When the winds hit on Wednesday (April 2nd), Meg and I were at the movies. Hey Hey it’s Esther Blueburger was only improved by the power going out, but that’s another story.
It was uncanny listening to the wind build and to feel the cinema being buffeted, let alone having the power go out in the shopping centre afterwards as we walked though following the film. But it was seriously scary when I had to wrestle to keep the car from being blown all over the road and traffic lights on a couple of extremely dangerous intersections were out.
I’m constantly amazed at the stupidity of people on the roads in such situations. The intersections I’m referring to – Darebin Road and Station Street, and Separation Street and Station Street, in Fairfield, are large (three lanes of traffic in each direction on Station Street and two/one respectively on the cross roads), and dangerous at the best of times, with accidents happening on a regular basis when the weather is good. So tell me why, when a gale is literally blowing and there are no lights to control the traffic, people speed up?
My parents were driving instructors until I was 23, and I can always hear them talking to me in a situation like we had on Wednesday: approach with caution, be courteous, give way to the right and use common sense. Although some callers to John Faine on ABC 774 spoke glowingly of the drivers they had seen, I personally didn’t see any common sense or courtesy.
Two intersections and two very near misses made me very glad to get home. They also made me collect a pair of disposable gloves and my mobile phone so that when the inevitable crunch of metal came, I would be ready to run and help. It happened about 3.15 in the afternoon.
No one was hurt, luckily, though one lady was shaky and holding her neck, but at least one of the cars was going through the intersection fast enough that a hit on the rear quarter panel on the passenger side spun it 180 deg and put it up on a footpath.
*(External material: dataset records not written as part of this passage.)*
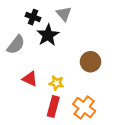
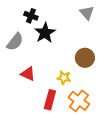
gray triangle: (64, 14) -> (87, 13), moved
yellow star: (56, 83) -> (64, 78), moved

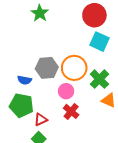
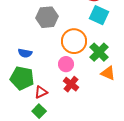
gray hexagon: (47, 68) -> (47, 17), moved

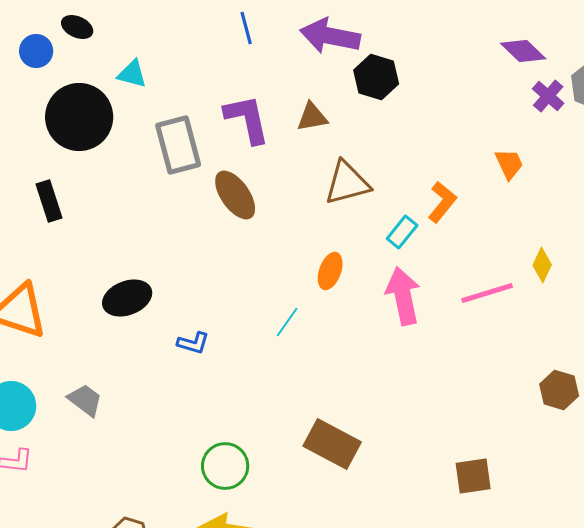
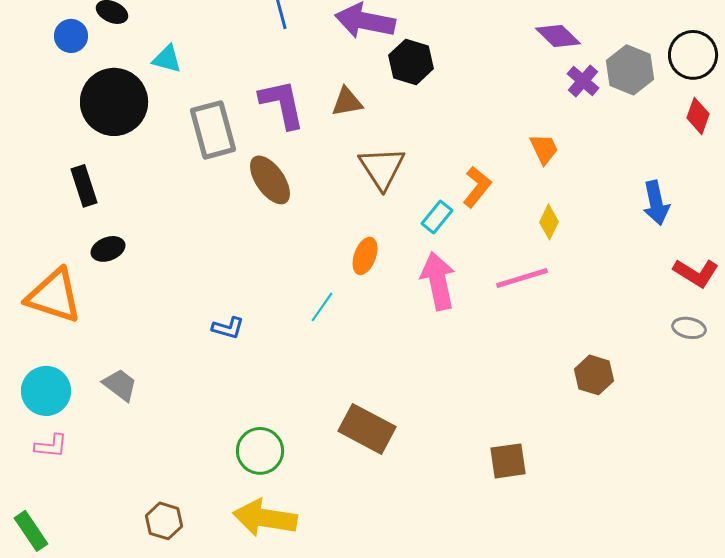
brown triangle: (347, 183) -> (382, 168), turned -48
yellow diamond: (542, 265) -> (549, 222), moved
black ellipse: (127, 298) -> (108, 249), moved, size x0.7

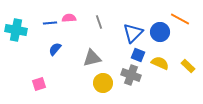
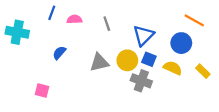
blue line: (50, 23) -> (52, 13), moved, turned -64
blue circle: (160, 32) -> (181, 43), moved
yellow circle: (103, 83) -> (127, 60), moved
pink square: (39, 84) -> (42, 91), turned 32

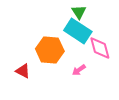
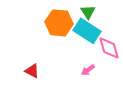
orange hexagon: (50, 50) -> (59, 23), moved

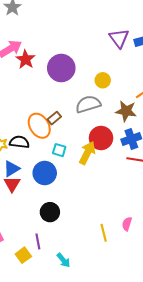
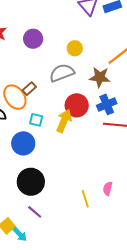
purple circle: (61, 68) -> (33, 39), size x0.7
black circle: (50, 212) -> (31, 182), size x1.4
purple line: (38, 241) -> (35, 212), moved, turned -35
cyan arrow: (63, 260) -> (20, 234), moved

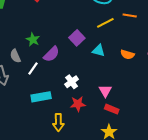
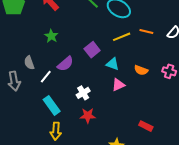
green star: (33, 40) -> (51, 36), moved
pink triangle: (105, 91) -> (118, 85), moved, turned 32
cyan rectangle: (41, 97) -> (52, 105), turned 60
red rectangle: (112, 109) -> (146, 126), moved
yellow arrow: (58, 122) -> (56, 131), moved

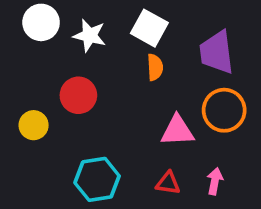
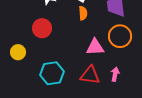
yellow circle: (34, 125) -> (18, 52), moved
red triangle: (168, 183) -> (90, 75), size x1.5

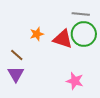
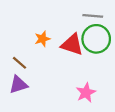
purple triangle: (16, 74) -> (18, 85), turned 42
pink star: (75, 81) -> (86, 93), turned 30

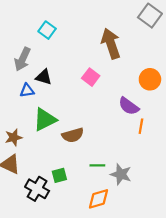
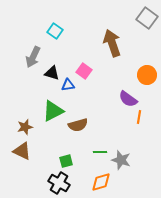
pink square: (91, 77) -> (84, 71), moved
blue triangle: (27, 90) -> (68, 85), moved
black cross: (37, 189) -> (59, 183), moved

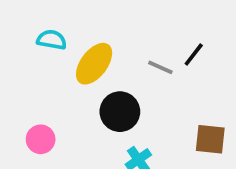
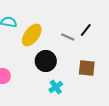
brown square: (210, 139) -> (87, 68), moved

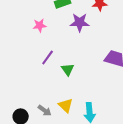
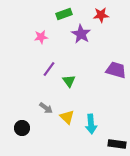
purple star: (80, 22) -> (81, 34), turned 30
gray arrow: (45, 110) -> (46, 108), moved

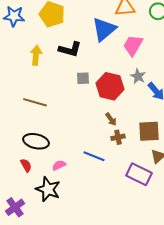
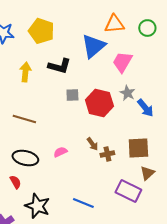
brown arrow: (111, 119) -> (92, 144), moved
blue line: (94, 156) -> (83, 203), moved
pink semicircle: (59, 165) -> (60, 152), moved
One of the cooks from our local pizzeria had the fright of his life when he was unlocking the door to start work for the night and felt rather than saw the car coming at him.
I think he levitated himself out of the way.
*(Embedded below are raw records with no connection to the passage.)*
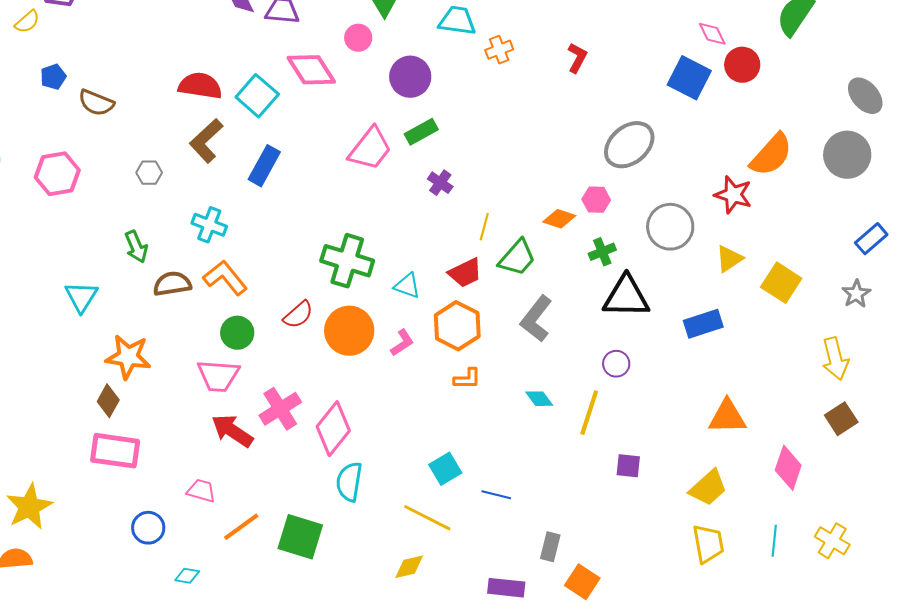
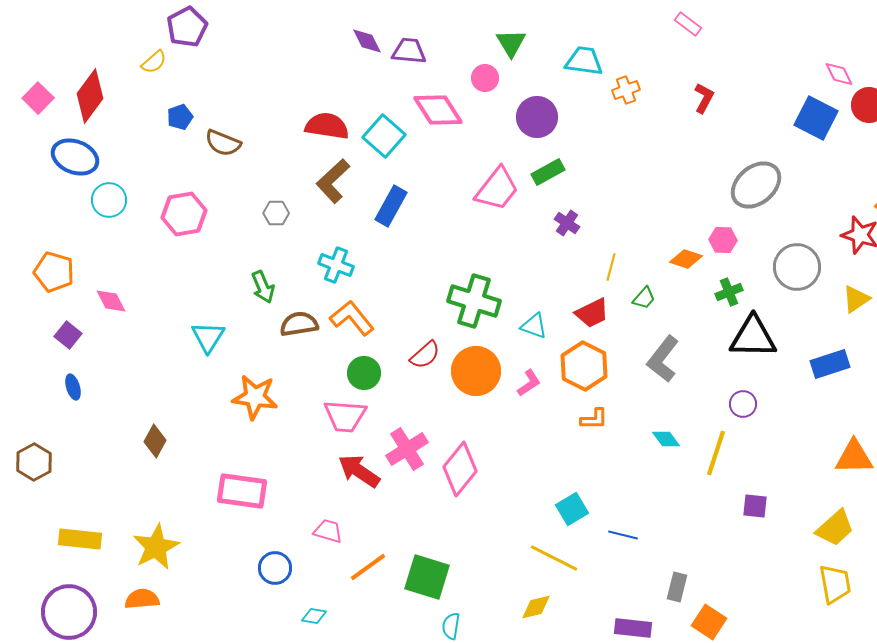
green trapezoid: (517, 258) -> (644, 298), size x0.6
brown diamond: (108, 401) -> (155, 441), moved
cyan semicircle: (349, 482) -> (451, 626), moved, size x0.7

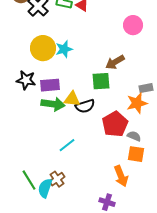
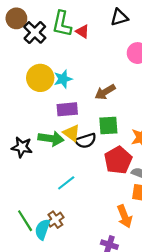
brown arrow: (115, 62) -> (105, 92), moved
black star: (26, 80) -> (22, 147), moved
green square: (101, 81) -> (108, 126), moved
purple rectangle: (50, 85) -> (67, 109), moved
yellow triangle: (72, 99) -> (72, 133), turned 30

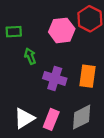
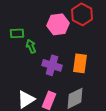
green rectangle: (14, 32) -> (17, 33), moved

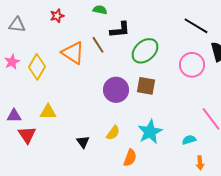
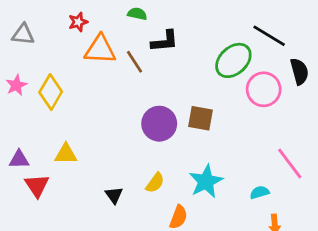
green ellipse: (145, 51) -> (233, 60), moved
orange triangle: (73, 53) -> (100, 49), moved, turned -30

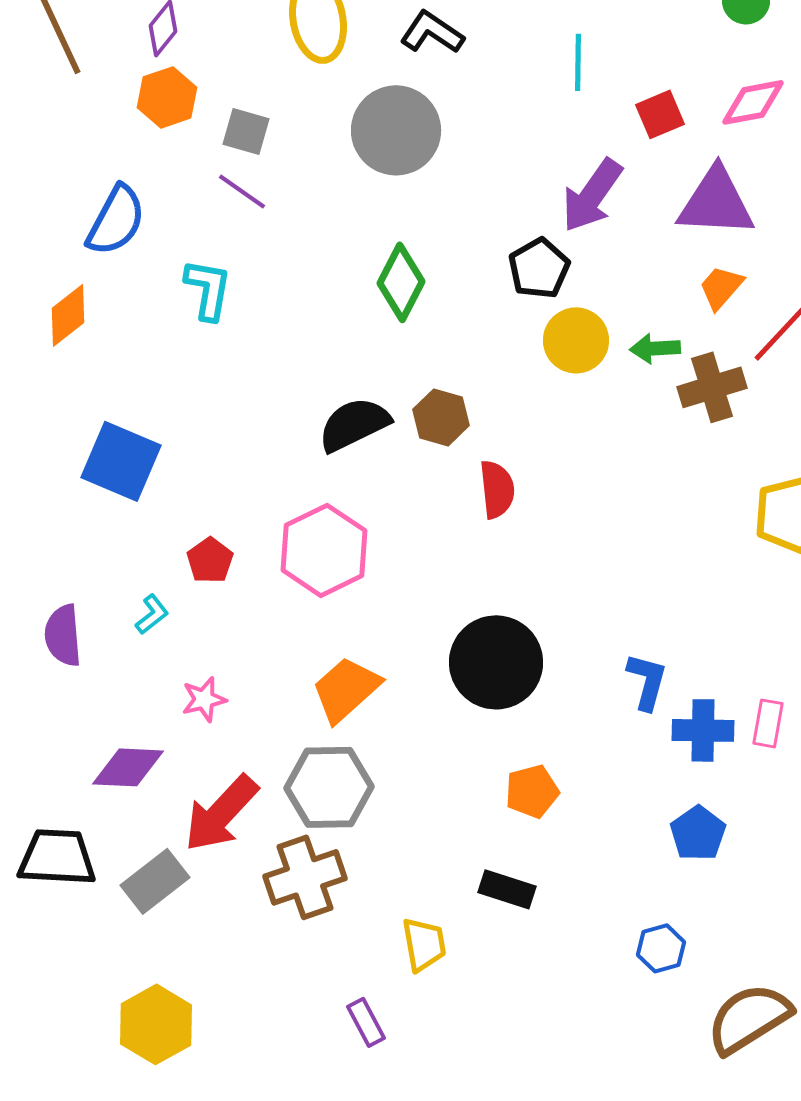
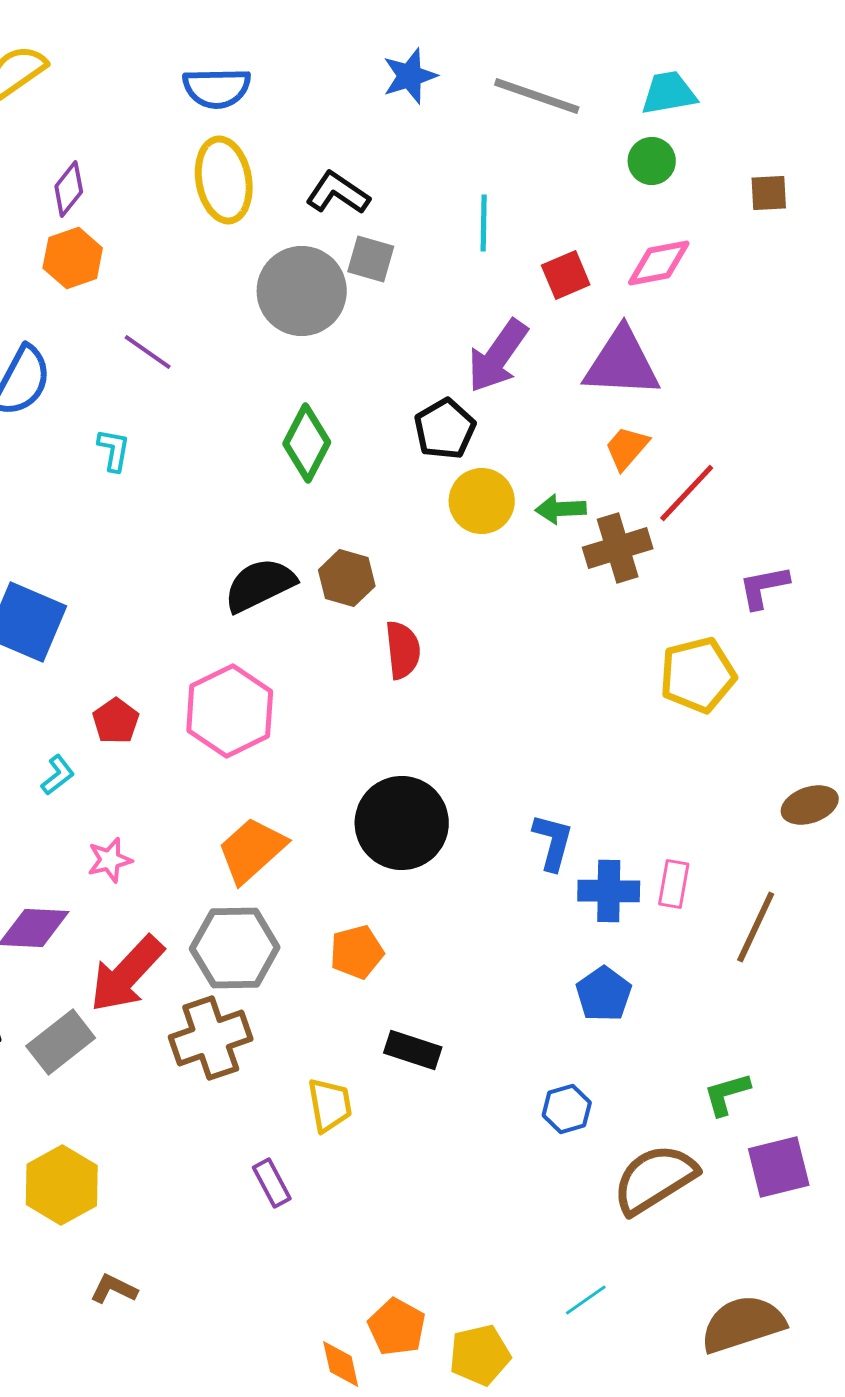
gray square: (246, 131) -> (371, 259), moved
cyan L-shape: (208, 289) -> (114, 450), size x0.7
orange pentagon: (532, 791) -> (357, 952), moved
Thursday morning saw Station Street shopkeepers and local residents assessing the damage and cleaning up. From what I can tell, three trees were lost from the shopping strip (and one street light doesn’t look too clever). One shop lost an awning and a window, I think, and lots were without power for many hours. The road itself was closed to traffic for most of the day, and the cleanup has not yet finished.
Walking around the back streets with the dogs showed branches tossed aside or whole trees uprooted and lying across footpaths and yards. Amazingly, the local park (Rubie Thompson reserve) had a couple of very small casualties, but no big trees seemed to threaten to fall. Credit goes to the Council who have been carefully pruning and culling the larger trees systematically over the last 12 to 18 months. Obviously the work has been paying off.